We present a rare case of delayed intraperitoneal bladder rupture post blunt abdominal trauma. To the best of our knowledge this is the fourth case in the literature [1114]. Bladder injuries are not uncommon and have different types (I-V) according to the presence of contusion (I), intraperitoneal perforation (II), interstitial injury (III), extraperitoneal rupture (IV) or combined (V) [15].

Differentiation of extraperitoneal from intraperitoneal is essential for the management of bladder injuries.

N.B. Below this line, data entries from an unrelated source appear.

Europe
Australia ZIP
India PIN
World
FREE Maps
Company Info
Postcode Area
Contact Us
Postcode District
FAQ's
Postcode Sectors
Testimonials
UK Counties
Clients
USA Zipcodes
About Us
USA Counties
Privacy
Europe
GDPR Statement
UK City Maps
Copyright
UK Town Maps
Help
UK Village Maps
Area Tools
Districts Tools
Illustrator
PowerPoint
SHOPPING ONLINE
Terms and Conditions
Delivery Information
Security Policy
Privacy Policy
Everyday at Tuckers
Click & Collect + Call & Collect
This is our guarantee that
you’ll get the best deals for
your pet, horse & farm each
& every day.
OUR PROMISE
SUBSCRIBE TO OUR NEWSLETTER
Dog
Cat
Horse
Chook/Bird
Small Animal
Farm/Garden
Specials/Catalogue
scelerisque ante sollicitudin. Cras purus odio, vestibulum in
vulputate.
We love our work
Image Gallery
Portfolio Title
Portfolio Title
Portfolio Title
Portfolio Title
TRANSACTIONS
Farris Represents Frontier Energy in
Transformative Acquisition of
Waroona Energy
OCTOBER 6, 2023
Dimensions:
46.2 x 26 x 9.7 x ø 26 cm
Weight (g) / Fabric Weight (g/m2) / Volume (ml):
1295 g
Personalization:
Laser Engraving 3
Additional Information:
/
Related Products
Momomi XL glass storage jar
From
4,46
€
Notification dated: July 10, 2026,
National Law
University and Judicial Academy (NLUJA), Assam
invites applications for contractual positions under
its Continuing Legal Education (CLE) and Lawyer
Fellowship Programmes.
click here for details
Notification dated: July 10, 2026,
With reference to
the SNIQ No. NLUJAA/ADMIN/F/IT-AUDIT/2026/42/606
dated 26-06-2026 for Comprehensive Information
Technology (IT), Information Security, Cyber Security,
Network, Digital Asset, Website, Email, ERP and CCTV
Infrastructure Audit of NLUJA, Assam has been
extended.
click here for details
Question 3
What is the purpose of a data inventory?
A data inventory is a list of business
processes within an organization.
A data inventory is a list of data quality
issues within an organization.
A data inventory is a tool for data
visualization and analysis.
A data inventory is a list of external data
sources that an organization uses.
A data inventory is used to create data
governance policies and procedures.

Extraperitoneal rupture is treated conservatively while intraperitoneal rupture needs urgent repair [16]. As CT scan is the standard tool for evaluation of stable blunt abdominal injuries, CT cystogram is considered the test of choice to diagnose bladder injuries [16]. Unfortunately, this modality failed to demonstrate any free intraperitoneal fluid and no dye extravasations in the current case. However, in a retrospective review, subtle focal bladder wall thickening was observed in the admission CT scan (Figure 2(b)). Our hypothesis is that the bladder wall injury in our patient was initially a partial contusion that had progressed after urine retention into a full thickness perforation (LaPlace law) on the third day after admission.

Our case is unique in the absence of associated pelvic fracture in comparison to the previously reported cases [11, 12].

4. Conclusion

Although rare, delayed bladder injury presentation is possible and one should have high index of suspicion in trauma patient with unexplained abdominal findings and or urinary retention.